Le PIB de l’Arabie saoudite est le double de celui de l’Égypte, trois fois plus peuplée, et plus de deux fois supérieur à celui du Maghreb central (Tunisie, Algérie et Maroc), qui est également trois fois plus peuplé. Il est vingt fois plus élevé que celui de la Côte d’Ivoire et plus de quarante fois celui du Sénégal ou du Mali. Si l’on compare les budgets de ces pays avec celui de l’Arabie, on retrouve les mêmes proportions.

Doctrine wahabite

Fondé sur la doctrine wahhabite, qui est un concentré d’intégrisme islamiste rétrograde, le « royaume » d’Arabie instauré par Saoud a inventé et propagé l’islamisme dans les pays musulmans. Antidémocratique, misogyne et ultraconservateur, il a financé et aidé les islamistes de son obédience et combattu les autres, comme les Frères musulmans d’Égypte (confrérie créée en 1928), introduisant ainsi une discorde au sein de l’islam.

Aujourd’hui même, il combat l’Iran (chiite), le Qatar (néowahhabite), les Frères musulmans de Tunisie, de Gaza, etc. Simultanément, il dirige une coalition qui mène depuis trois ans une guerre aveugle et meurtrière au Yémen ; une deuxième coalition conduite par la même Arabie saoudite a entrepris de détruire l’indépendance du Qatar.

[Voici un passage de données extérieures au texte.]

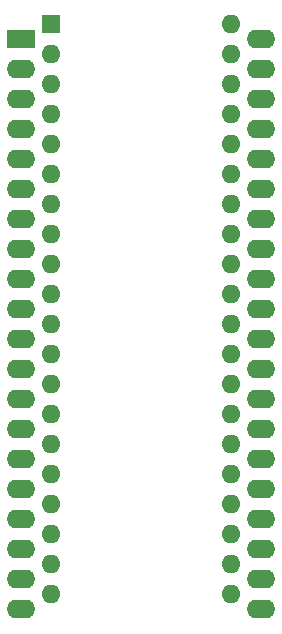
<source format=gts>
G04 #@! TF.GenerationSoftware,KiCad,Pcbnew,(6.0.9)*
G04 #@! TF.CreationDate,2025-04-02T09:35:12+02:00*
G04 #@! TF.ProjectId,Sombrero_MSX_Goa'uld,536f6d62-7265-4726-9f5f-4d53585f476f,rev?*
G04 #@! TF.SameCoordinates,Original*
G04 #@! TF.FileFunction,Soldermask,Top*
G04 #@! TF.FilePolarity,Negative*
%FSLAX46Y46*%
G04 Gerber Fmt 4.6, Leading zero omitted, Abs format (unit mm)*
G04 Created by KiCad (PCBNEW (6.0.9)) date 2025-04-02 09:35:12*
%MOMM*%
%LPD*%
G01*
G04 APERTURE LIST*
%ADD10R,2.400000X1.600000*%
%ADD11O,2.400000X1.600000*%
%ADD12R,1.600000X1.600000*%
%ADD13O,1.600000X1.600000*%
G04 APERTURE END LIST*
D10*
X137160000Y-77470000D03*
D11*
X137160000Y-80010000D03*
X137160000Y-82550000D03*
X137160000Y-85090000D03*
X137160000Y-87630000D03*
X137160000Y-90170000D03*
X137160000Y-92710000D03*
X137160000Y-95250000D03*
X137160000Y-97790000D03*
X137160000Y-100330000D03*
X137160000Y-102870000D03*
X137160000Y-105410000D03*
X137160000Y-107950000D03*
X137160000Y-110490000D03*
X137160000Y-113030000D03*
X137160000Y-115570000D03*
X137160000Y-118110000D03*
X137160000Y-120650000D03*
X137160000Y-123190000D03*
X137160000Y-125730000D03*
X157480000Y-125730000D03*
X157480000Y-123190000D03*
X157480000Y-120650000D03*
X157480000Y-118110000D03*
X157480000Y-115570000D03*
X157480000Y-113030000D03*
X157480000Y-110490000D03*
X157480000Y-107950000D03*
X157480000Y-105410000D03*
X157480000Y-102870000D03*
X157480000Y-100330000D03*
X157480000Y-97790000D03*
X157480000Y-95250000D03*
X157480000Y-92710000D03*
X157480000Y-90170000D03*
X157480000Y-87630000D03*
X157480000Y-85090000D03*
X157480000Y-82550000D03*
X157480000Y-80010000D03*
X157480000Y-77470000D03*
D12*
X139710000Y-76200000D03*
D13*
X139710000Y-78740000D03*
X139710000Y-81280000D03*
X139710000Y-83820000D03*
X139710000Y-86360000D03*
X139710000Y-88900000D03*
X139710000Y-91440000D03*
X139710000Y-93980000D03*
X139710000Y-96520000D03*
X139710000Y-99060000D03*
X139710000Y-101600000D03*
X139710000Y-104140000D03*
X139710000Y-106680000D03*
X139710000Y-109220000D03*
X139710000Y-111760000D03*
X139710000Y-114300000D03*
X139710000Y-116840000D03*
X139710000Y-119380000D03*
X139710000Y-121920000D03*
X139710000Y-124460000D03*
X154950000Y-124460000D03*
X154950000Y-121920000D03*
X154950000Y-119380000D03*
X154950000Y-116840000D03*
X154950000Y-114300000D03*
X154950000Y-111760000D03*
X154950000Y-109220000D03*
X154950000Y-106680000D03*
X154950000Y-104140000D03*
X154950000Y-101600000D03*
X154950000Y-99060000D03*
X154950000Y-96520000D03*
X154950000Y-93980000D03*
X154950000Y-91440000D03*
X154950000Y-88900000D03*
X154950000Y-86360000D03*
X154950000Y-83820000D03*
X154950000Y-81280000D03*
X154950000Y-78740000D03*
X154950000Y-76200000D03*
M02*

</source>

En Syrie, le royaume wahhabite alimente le feu jihadiste ; en Irak, il projette de soutenir la minorité sunnite orpheline de Saddam Hussein contre la majorité chiite qui apprend (depuis quinze ans) à exercer le pouvoir ; au Liban, il manœuvre pour déstabiliser le pays.

Sous la (mauvaise) influence des États-Unis, qui le protègent, le régime saoudien a accepté, sans états d’âme et depuis un demi-siècle, qu’Israël détienne l’arme nucléaire, mais se réveille en 2018 pour la réclamer à son tour. Pour contrer Israël ? Non, pour, en alliance secrète avec lui, empêcher l’Iran de la posséder !

Une telle concentration de pouvoir et d’argent entre les mains d’un apprenti chef d’État est effrayante

L’islamisme saoudien et son allié américain ont, sans le vouloir ni le prévoir, poussé Oussama Ben Laden à la dissidence : il a émigré d’Arabie vers le Soudan puis l’Afghanistan, réinventé le jihadisme et créé son organisation mère : Al-Qaïda.

Celle-ci a conçu, élaboré et perpétré, le 11 septembre 2001, contre New York et Washington le plus grand acte terroriste de l’Histoire ; il a été exécuté pour l’essentiel par quinze dissidents saoudiens (sur dix-neuf terroristes au total), commandés depuis l’Afghanistan par un chef saoudien : Oussama Ben Laden.

Et, depuis ce jour, nous subissons les effets désastreux de « la guerre mondiale contre le terrorisme » déclarée dès le 12 septembre 2001 par un certain George W. Bush, alors président des États-Unis.

Le régime saoudien n’est pas directement responsable du terrorisme islamiste. Mais sans la doctrine sur laquelle il est fondé, sans ses financements et ses manigances, ce terrorisme aurait-il existé ? Aurait-il pris l’ampleur qu’il a prise ? Serait-il encore, dix-sept ans après ce fatidique 11 septembre 2001, le fléau qu’il est devenu ?

Un jeune dictateur incontrôlable

Aujourd’hui, c’est l’Arabie saoudite qui est, à mes yeux, la principale menace pour la paix au Moyen-Orient et dans le monde. Intronisé il y a trois ans, le vieux roi Salman n’en est plus que le chef nominal, car il a délégué ses pouvoirs à son fils, Mohamed Ibn Salman.

Jeune, inexpérimenté, impétueux, ce dernier dispose donc, sans aucun contrepoids, d’une armée suréquipée et mal commandée, d’une réserve de plusieurs centaines de milliards de dollars et de l’appui inconsidéré de l’actuel président des États-Unis. Une telle concentration de pouvoir et d’argent entre les mains d’un apprenti chef d’État est effrayante.

Aucun autre dictateur de l’époque récente n’a rassemblé autant de moyens entre des mains aussi inexpérimentées, au cœur d’une région qui est une véritable poudrière. Le Moyen-Orient et le monde sont donc à la merci d’une nouvelle décision irréfléchie d’un jeune dictateur dont le pouvoir est aussi démesuré et illimité que les moyens financiers dont il dispose.

Il faudrait un miracle pour nous préserver de la frénésie de cet éléphant dans un magasin de porcelaine qu’est Mohamed Ibn Salman.